NDOU J, as he then was, made some succinct remarks on what urgency,
in the manner that the rules of this court contemplate, means in
Madzivanzira
v
Dexprint
Investments
(Pvt) Ltd & Anor
2002 (2) ZLR 316 (H). The learned judge said:-
“….for
an application to be treated as urgent, not only must there be the
danger of irreparable prejudice if the matter is not dealt with
immediately but also the applicant must himself have treated the
matter as one of urgency.”
The
court associates itself with the learned judge's abovementioned
words of wisdom.
The
applicant was aware, as far back as September 2014, that the first
respondent had successfully registered the arbitral award of 5 June,
2014 with the court. It was also aware, at the time, that the
registration was aimed at the enforcement of the award.

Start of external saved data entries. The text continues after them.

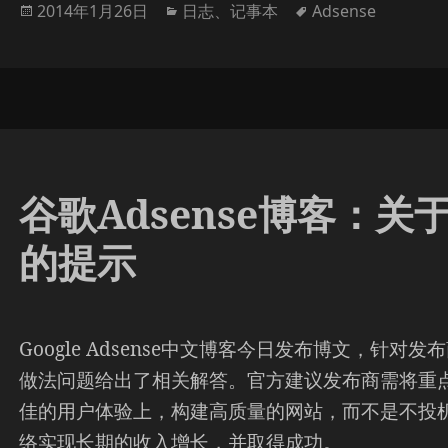
发
分
标
2014年1月26日
日志
、
记事本
Adsense
布
类
签
于
谷歌Adsense博客：
的提示
Google Adsense中文博客今日发布博文，针对发
做法问题给出了相关解答。官方建议发布商需将重
佳的用户体验上，构建高质量的网站，而不是不投
络实现长期的收入增长，并取得成功。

It knew,
further, that once registered, as it was, the first respondent would
likely move the court to have it enforced the challenges which it had
mounted notwithstanding. For reasons which are known to itself, the
applicant did nothing to ensure that enforcement of the award would
not take place. Its application for stay of execution was only filed
with the Labour Court on 30 October, 2014 and not earlier than the
mentioned date. What it did in this regard is certainly not the
conduct of a party which was desirous of protecting its interests
from being adversely affected.
A
party which wants to protect its interests as the applicant would
have the court believe would not have remained inactive to the threat
which was about to occur to it. Such a party would not have waited
from the beginning of September to the end of October 2014 before it
asserted its rights. In casu,
the applicant waited for the stated period before it applied to the
Labour Court for stay of execution.
In
the case of Independent
Financial Service (Pvt) Ltd v
Colshot
Investments (Pvt)
Ltd
& Anor,
2003 (2) ZLR 494 this court stated in clear and unambigious terms
that:-
“A
matter cannot be deemed urgent simply because property has been
attached.”
In
casu,
property was attached and the applicant was notified of that fact. It
did nothing. After some days, the attached property was removed from
the applicant's premises. It was then that it cried foul and filed
the present application. GOWORA J (as she then was) stated in
Gwaranda
v
Johnson
& Ors,
2005 (2) ZLR 161 that:-
“the
existence of circumstances which may in their very nature be
prejudicial to the applicant is not the only factor that a court has
to take into account, time being of the essence in the sense that the
applicant must exhibit urgency in the manner in which he has reacted
to the event or the threat whatever it may be.”
The
manner in which the applicant reacted to the event or threat does
not, by way stretch of imagination, exhibit urgency.
C.
CONCLUSION
The
court remained satisfied that the applicant did not treat it's case
with any urgency when it realised, as far back as September, 2014
that its interests were under threat. It did not act or react to the
obvious threat. The urgency which it said was present was nothing
other than self-created urgency.
The
court was, and still is, of the single view that the applicant's
application did not come anywhere near the concept of urgency which
the rules contemplate. It is for the mentioned reasons, if for no
other, that it dismissed the application.